The decision comes down to how much you value self-custody versus convenience. That theme runs through the rest of this guide.
- Using the default “Buy” button instead of the advanced or pro trading screen, often paying five to ten times more for identical execution.
- Funding with a credit or debit card by default without checking whether a free or cheaper bank transfer is available.
- Leaving ETH on an exchange indefinitely rather than moving it to self-custody, a habit covered in our broader guide to Bitcoin’s fundamentals, since the same custody risk applies across both major cryptocurrencies.
- Buying a large lump sum in a single transaction during a volatile week instead of spreading purchases out.
- Assuming regulatory treatment is identical everywhere, rules still vary by country, covered in our guide to the most crypto-friendly countries.
Where Ethereum Fits Against Other Major Assets

If you’re deciding how much of your portfolio to put into ETH versus other major assets, our guides on buying Ripple (XRP) and buying Dogecoin cover two of the most common alternatives investors weigh against Ethereum, each with a fundamentally different value proposition.
For a longer-term view on where analysts expect ETH’s price to head, our Ethereum price prediction analysis covers multiple forecasting models in depth.
It’s also worth understanding the protocol-level changes that have shaped Ethereum’s trajectory. Our guide to the Ethereum 2.0 upgrade explains the shift to Proof of Stake.

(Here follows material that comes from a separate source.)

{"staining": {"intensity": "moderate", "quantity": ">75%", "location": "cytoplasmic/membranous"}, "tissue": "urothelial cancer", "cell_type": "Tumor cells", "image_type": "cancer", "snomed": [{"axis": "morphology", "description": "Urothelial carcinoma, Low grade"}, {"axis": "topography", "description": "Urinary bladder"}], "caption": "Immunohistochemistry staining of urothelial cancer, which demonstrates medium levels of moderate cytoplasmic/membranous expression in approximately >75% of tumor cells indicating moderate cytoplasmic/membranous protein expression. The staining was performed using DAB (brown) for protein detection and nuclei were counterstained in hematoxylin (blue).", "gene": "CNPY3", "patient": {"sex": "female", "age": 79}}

That shift underlies today’s staking economics. Buterin has a track record of redirecting personal holdings toward ecosystem causes.
This history gives useful context for his 2026 sales. It reads as part of a longer pattern, not an isolated event.
Conclusion: How to Buy Ethereum Without Overpaying
How to buy Ethereum comes down to two decisions that matter more than most guides admit. First, which platform and payment method you use.
Second, what you do with your ETH after the purchase clears. The process itself takes minutes. The cost gap between a careless purchase and a deliberate one is real. It can mean paying $2 instead of $20 on the exact same trade.
Use the advanced trading screen. Fund with a bank transfer where possible. Move your ETH to self-custody once you’re done.
Do that, and buying Ethereum will cost you a fraction of what most beginners pay without ever realizing it.
Frequently Asked Questions
What is the cheapest way to buy Ethereum?
Use an exchange’s advanced or pro trading interface, not its simple buy button. Fund your account through a bank transfer rather than a card. This combination consistently produced the lowest real-world cost across every platform compared in this guide.
Is it better to buy Ethereum on an exchange or through MetaMask?
Exchanges typically offer lower fees on larger or recurring purchases through their advanced trading screens. MetaMask delivers ETH directly to a self-custodial wallet with no withdrawal step. That can be worth a modest fee premium for smaller, one-time purchases.
Why has Ethereum’s price dropped so much in 2026?
Several factors are responsible. Spot ETF outflows reduced institutional holdings from $18.6 billion to $11.9 billion since January. Vitalik Buterin sold over 18,000 ETH to fund ecosystem projects. Broader macroeconomic uncertainty added further pressure. All three weighed on price through the first half of 2026.
How much money do I need to start buying Ethereum?
Most platforms allow purchases starting around $5 to $10, since ETH divides into fractional units. There is no requirement to buy a whole coin.
Is buying Ethereum safe in 2026?
Yes, when using a regulated, reputable platform. Follow basic security practices like two-factor authentication, and move funds to self-custody after purchase. The platform you choose affects your risk exposure more than the asset itself.
What happens if Ethereum’s spot ETFs keep seeing outflows?
Continued outflows would likely keep institutional demand subdued, which can weigh on price near term. However, on-chain accumulation by long-term holders has continued even during the outflow period. The picture is mixed, not uniformly bearish.